Obwohl eine Lohnbuchhalterin Arbeiten in der Lohn- und Finanzbuchhaltung für verschiedene Auftraggeber selbstständig ausführte, lag in dem zu entscheidenden Fall eine Scheinselbstständigkeit vor. Denn die Buchhalterin war in die Arbeitsorganisation des Unternehmens eingegliedert.

Hintergrund
Die Lohnbuchhalterin war seit dem Jahr 2008 für das klagende Unternehmen auf der Grundlage von 35 Arbeitsstunden pro Monat bei einem monatlichen Pauschalbetrag von EUR 2.000,00, mithin zu einem Stundensatz von EUR 57,00  beschäftigt. Die Tätigkeit führte die Lohnbuchhalterin hauptsächlich persönlich in den Räumen des Unternehmens aus und nutzte auch dessen Lohnprogramm. Sie zahlte keine Miete und war nicht an Arbeitszeiten gebunden.

Der Rentenversicherungsträger stellte die Versicherungspflicht der Lohnbuchhalterin in der gesetzlichen Sozialversicherung fest. Hiergegen wandte sich das Unternehmen mit seiner Klage.

Entscheidung
Die Klage vor dem Sozialgericht Dortmund (Urteil vom 11. März 2019,  S 34 BA 68/18) hatte keinen Erfolg. Nach Auffassung des Sozialgerichts lag keine selbstständige Tätigkeit der Lohnbuchhalterin vor. Vielmehr übte sie die Tätigkeit in einem abhängigen Beschäftigungsverhältnis aus. Maßgebliches Indiz für eine abhängige Beschäftigung war die Eingliederung der Lohnbuchhalterin in die Arbeitsorganisation des Unternehmens.

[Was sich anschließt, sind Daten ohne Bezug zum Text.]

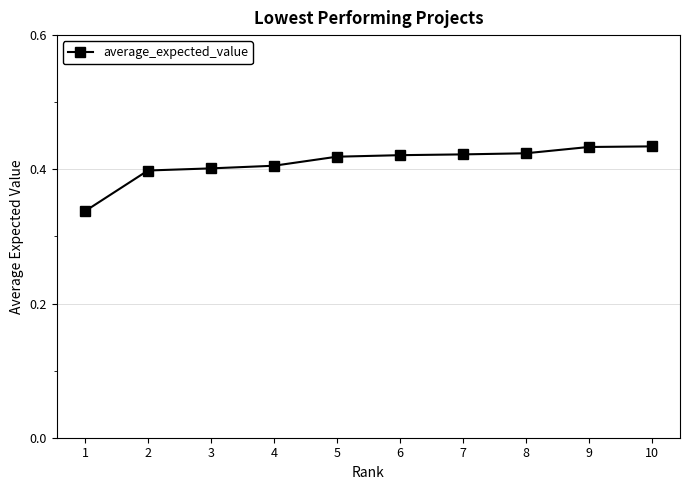

What is the difference between the second highest and minimum values?

0.1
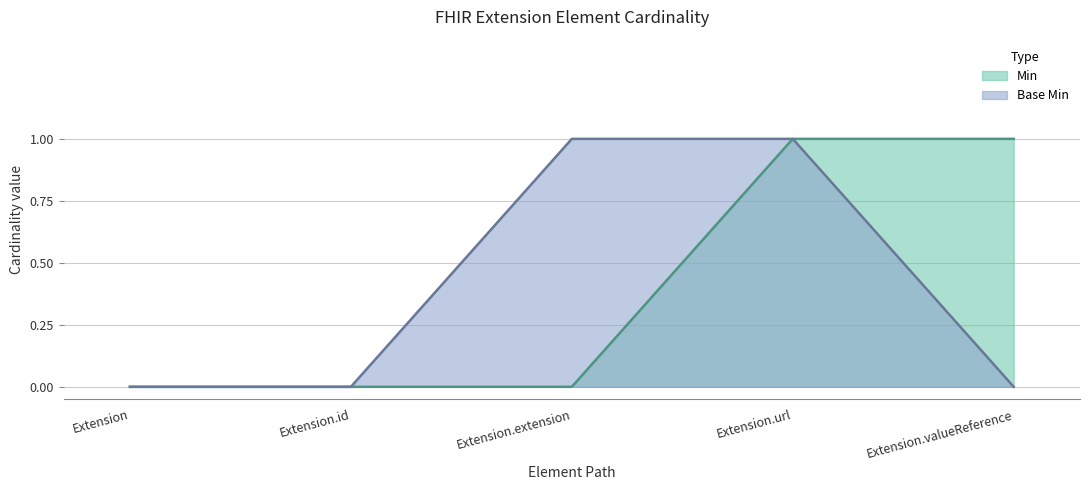

At which label does Min reach its minimum?

Extension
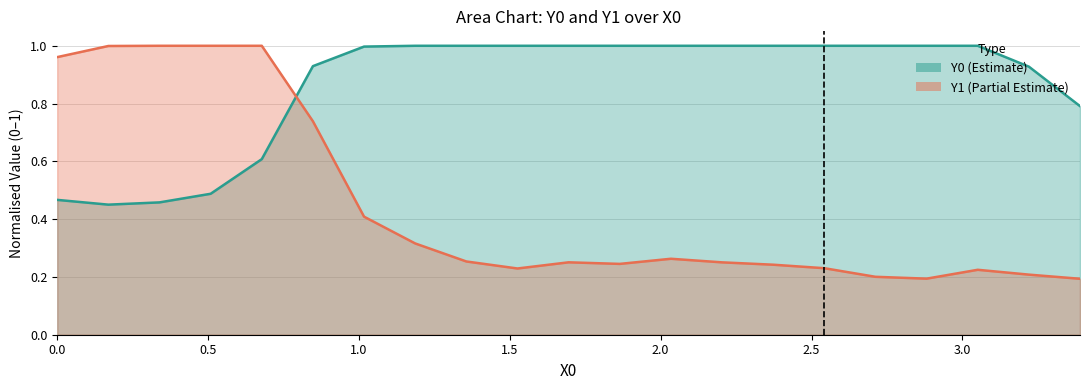

How many intersections are there between Y0 and Y1?

1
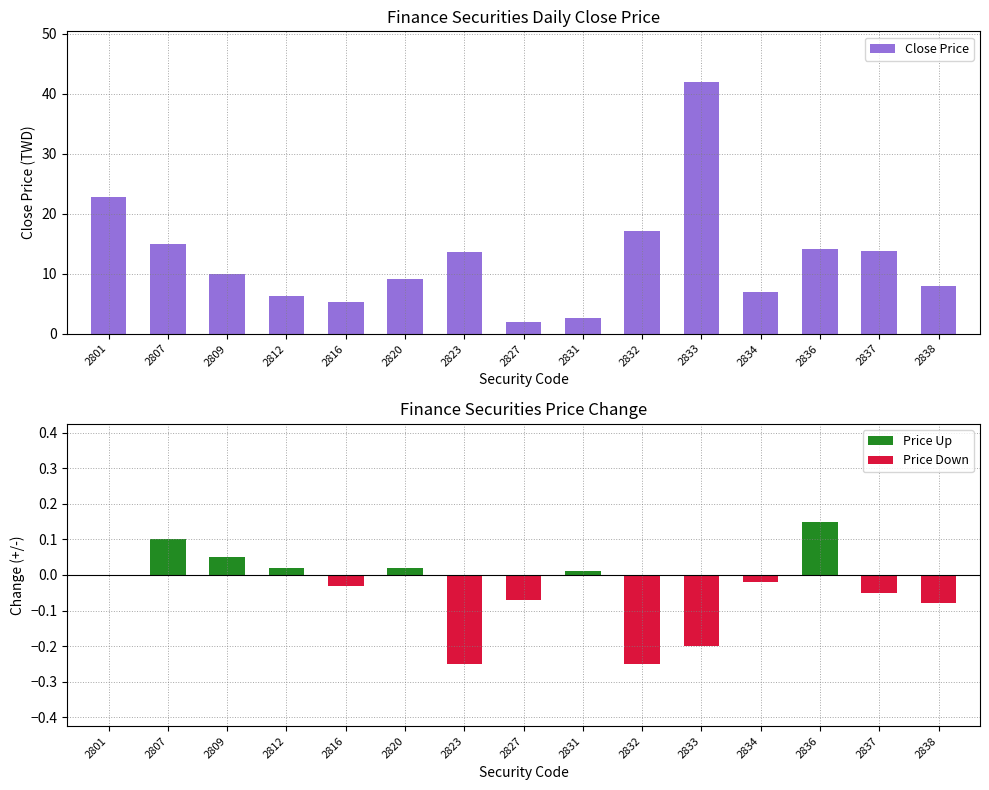

How many data points in Close Price are above 9?

9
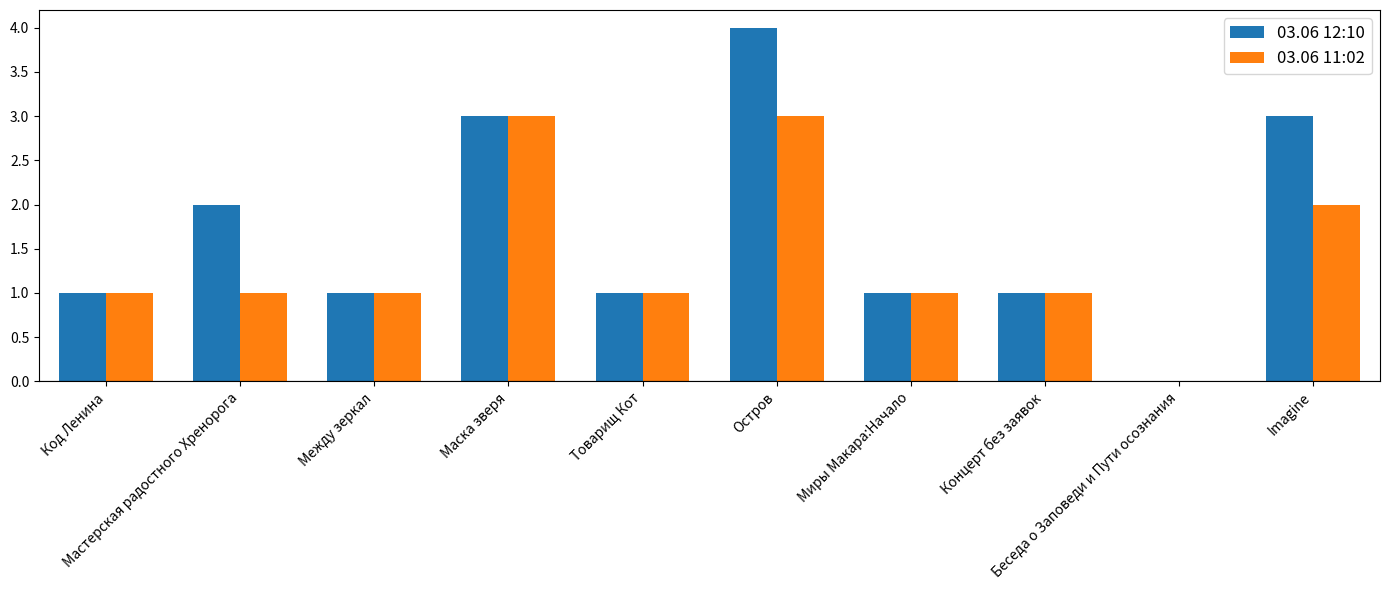

What is the sum of all 03.06 12:10 values?

17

Die Eingliederung in die Arbeitsorganisation ergab sich daraus, dass die Lohnbuchhalterin das Computersystem sowie weitere Arbeitsmittel des Unternehmens nutzte. Darüber hinaus arbeitete sie im Rahmen der Aufgabenerledigung mit Mitarbeitern des Unternehmens zusammen. Auch erbrachte die Lohnbuchhalterin die Arbeitsleistung im Wesentlichen in eigener Person und war von Weisungen der Klägerin abhängig. Ferner sprach für eine abhängige Beschäftigung, dass die Lohnbuchhalterin kein eigenes Kapital einsetzte. Schließlich trug sie auch aufgrund der Zahlung eines Festgehaltes kein Unternehmerrisiko.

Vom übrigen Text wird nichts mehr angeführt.